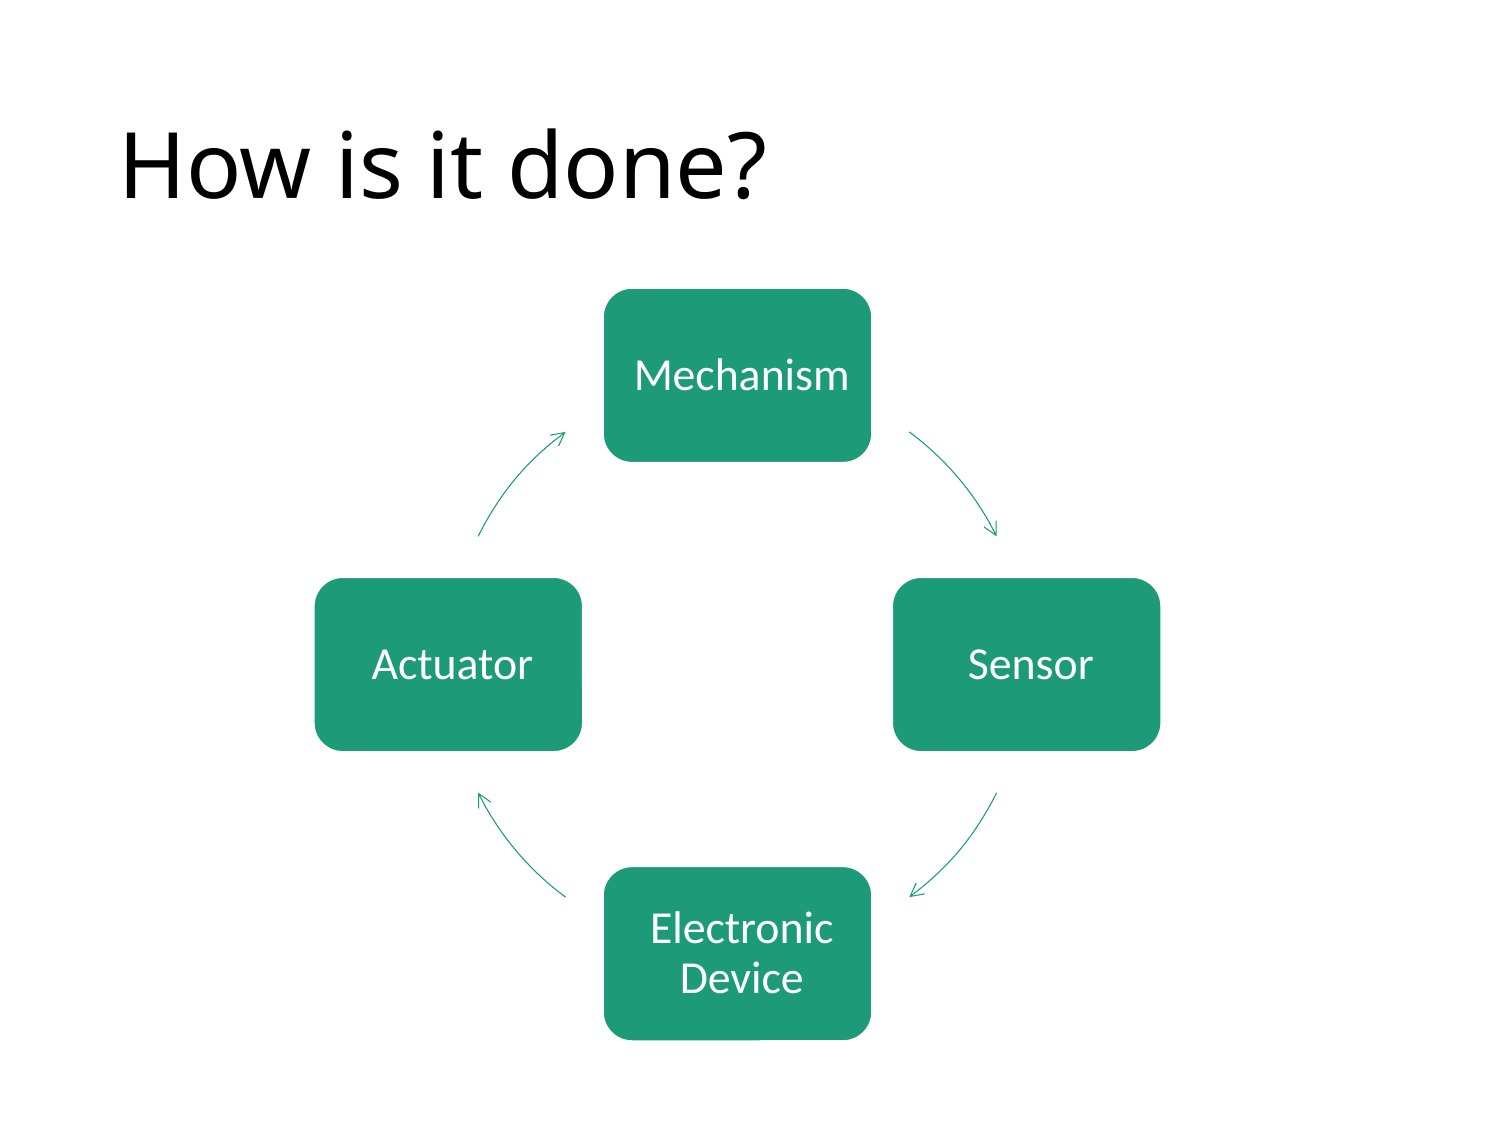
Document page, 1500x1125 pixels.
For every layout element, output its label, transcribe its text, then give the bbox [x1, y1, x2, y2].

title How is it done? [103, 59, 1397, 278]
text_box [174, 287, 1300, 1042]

--

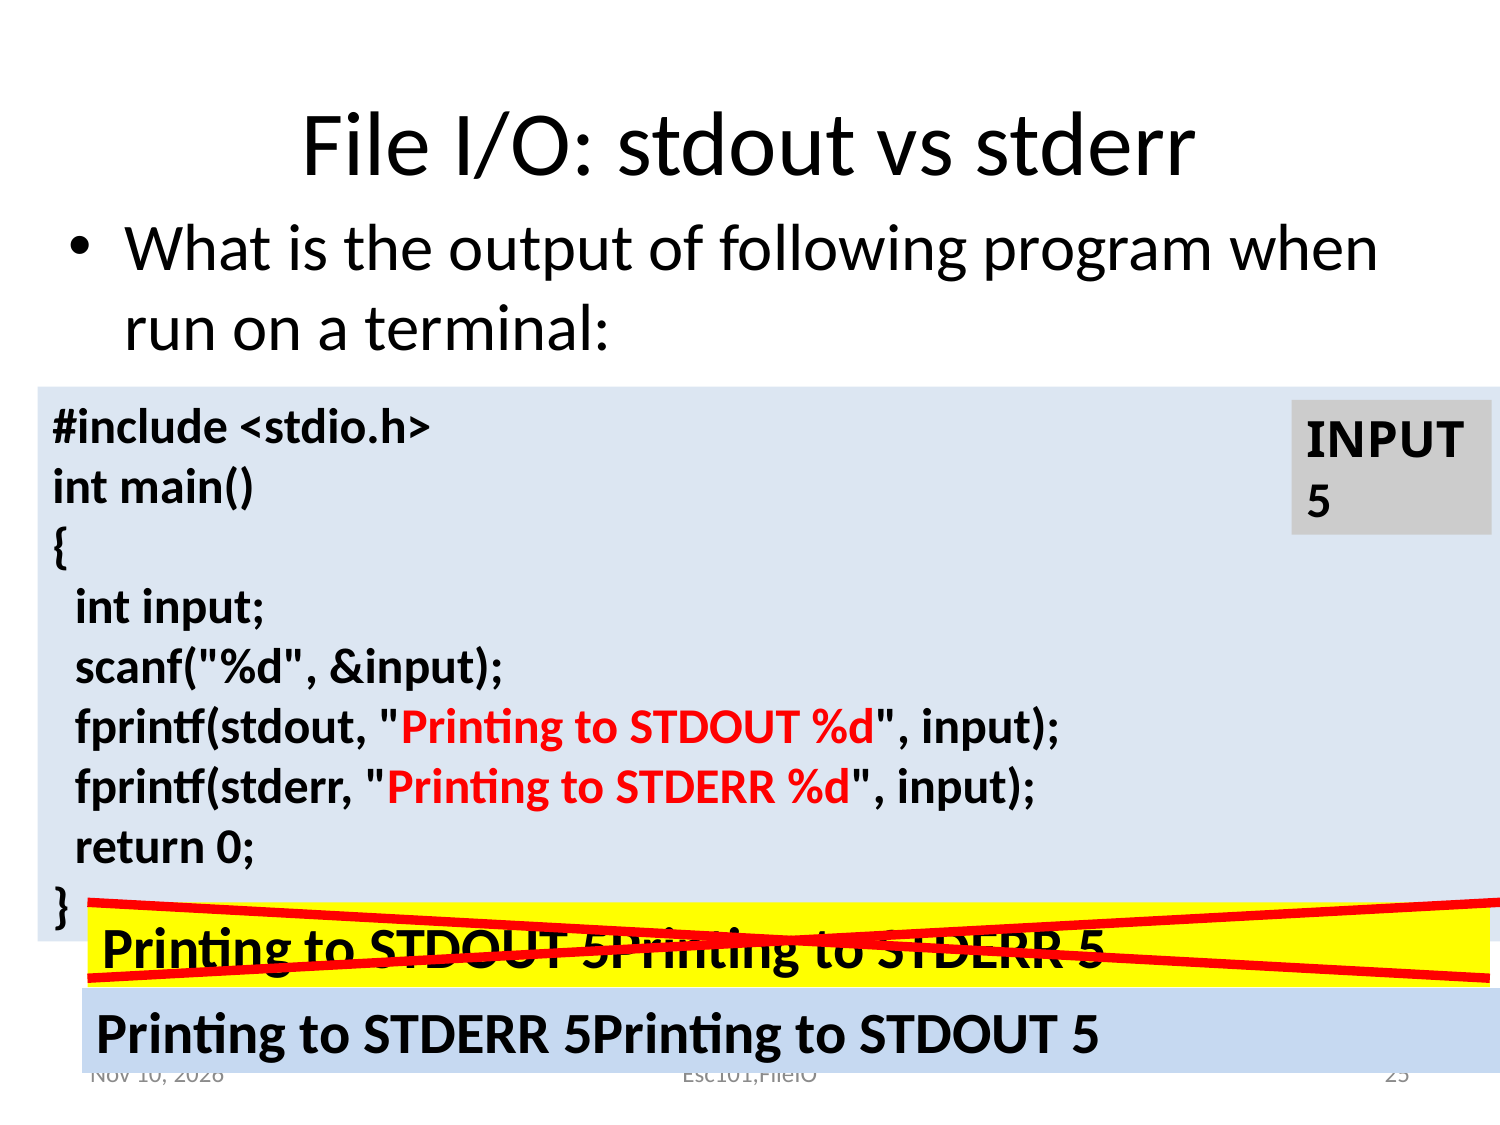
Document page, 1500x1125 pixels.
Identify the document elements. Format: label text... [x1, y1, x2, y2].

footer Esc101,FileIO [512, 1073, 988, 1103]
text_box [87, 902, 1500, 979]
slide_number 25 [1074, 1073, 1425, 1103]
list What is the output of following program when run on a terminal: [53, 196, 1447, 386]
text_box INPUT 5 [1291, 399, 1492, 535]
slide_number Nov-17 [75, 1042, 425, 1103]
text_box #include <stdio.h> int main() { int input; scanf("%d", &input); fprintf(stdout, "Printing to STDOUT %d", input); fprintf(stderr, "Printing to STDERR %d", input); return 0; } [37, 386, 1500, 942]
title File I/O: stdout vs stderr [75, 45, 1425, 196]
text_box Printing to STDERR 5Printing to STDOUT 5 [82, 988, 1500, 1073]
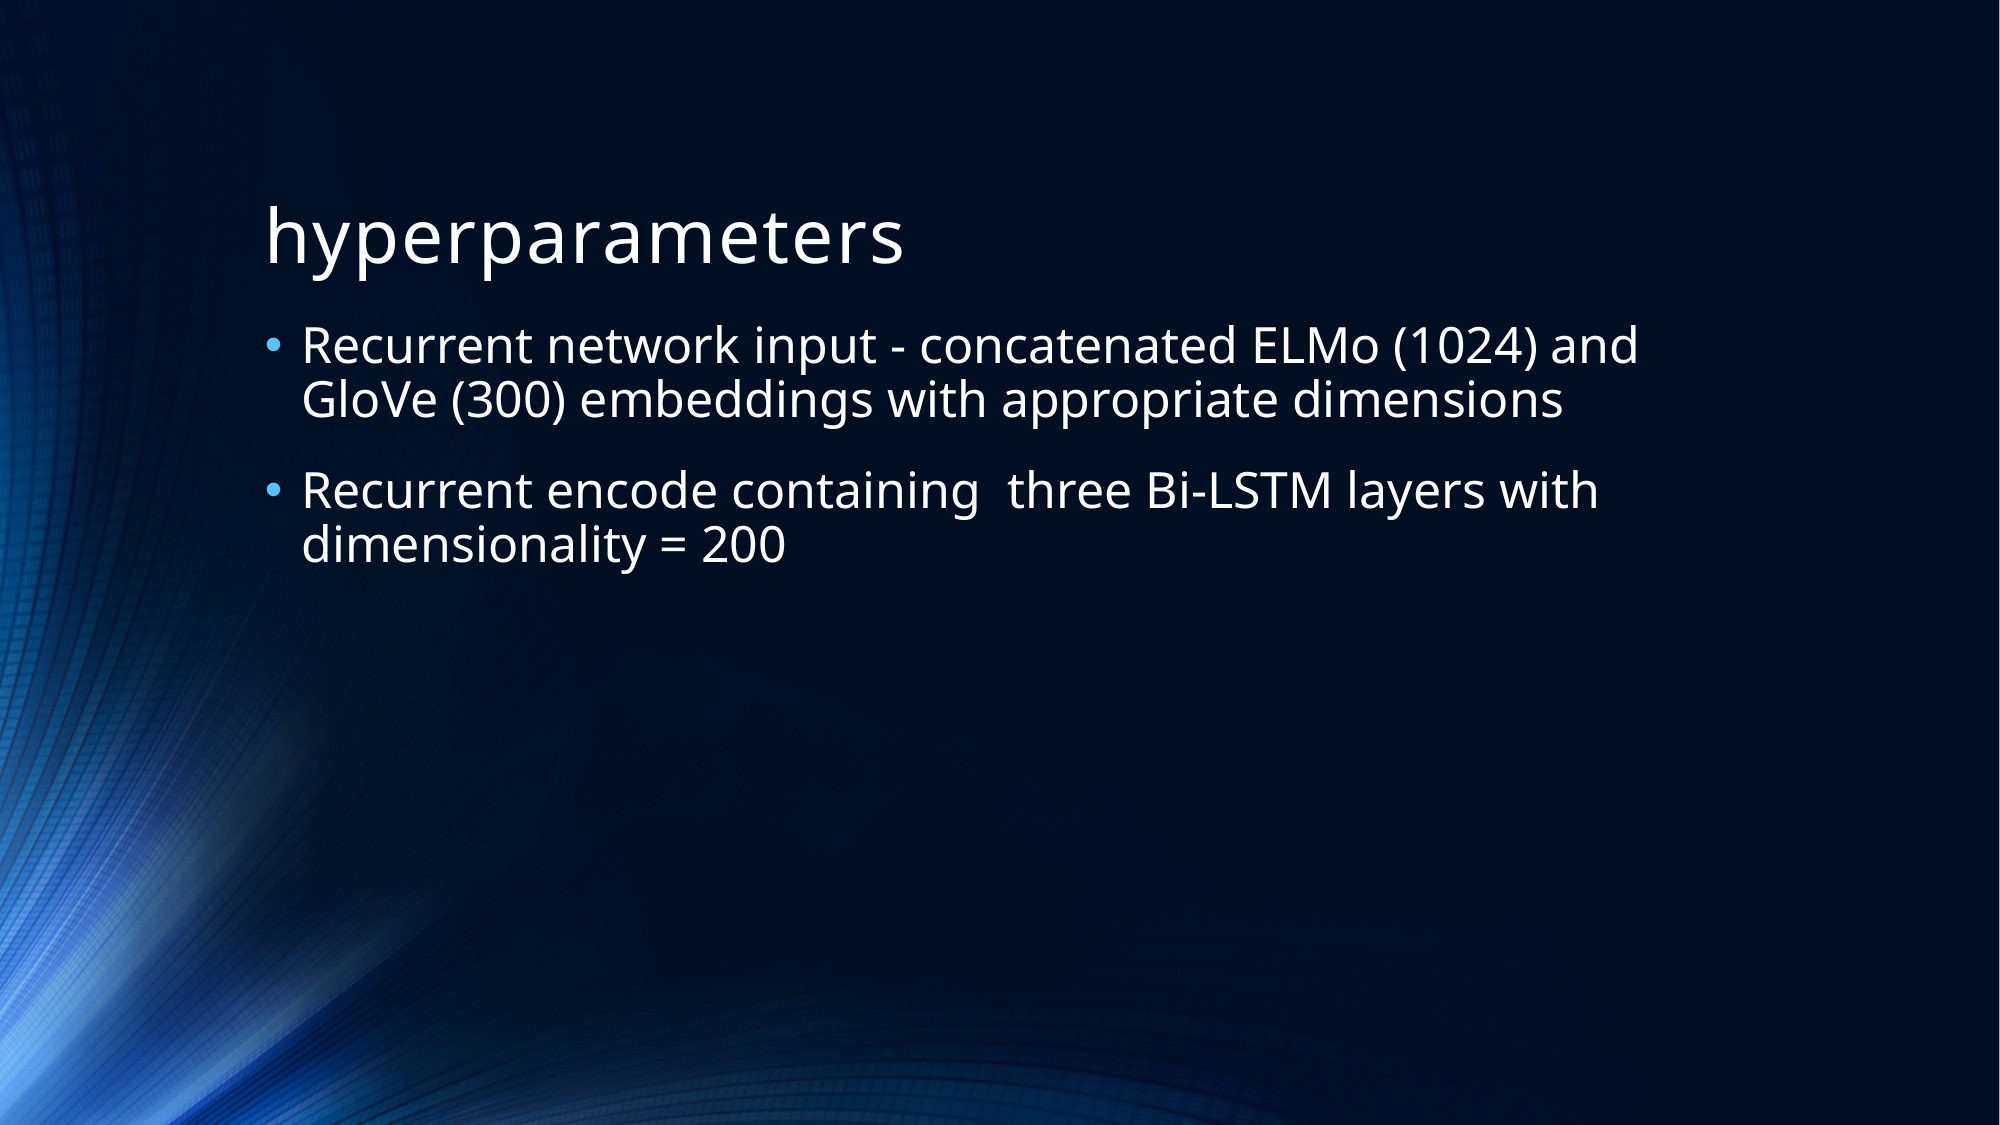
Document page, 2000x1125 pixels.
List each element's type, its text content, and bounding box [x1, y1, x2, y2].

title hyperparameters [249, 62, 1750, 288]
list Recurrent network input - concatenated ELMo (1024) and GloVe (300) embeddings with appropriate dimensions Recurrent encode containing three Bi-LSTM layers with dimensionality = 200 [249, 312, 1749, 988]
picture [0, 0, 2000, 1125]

### What needs to be done:
Only one stretch of the records above is wanted: the lines between the one holding "For every layout" and the one holding "text_box [174, 287, 1300, 1042]", inclusive, reproduced exactly.

### Exercise output:
For every layout element, output its label, transcribe its text, then give the bbox [x1, y1, x2, y2].

title How is it done? [103, 59, 1397, 278]
text_box [174, 287, 1300, 1042]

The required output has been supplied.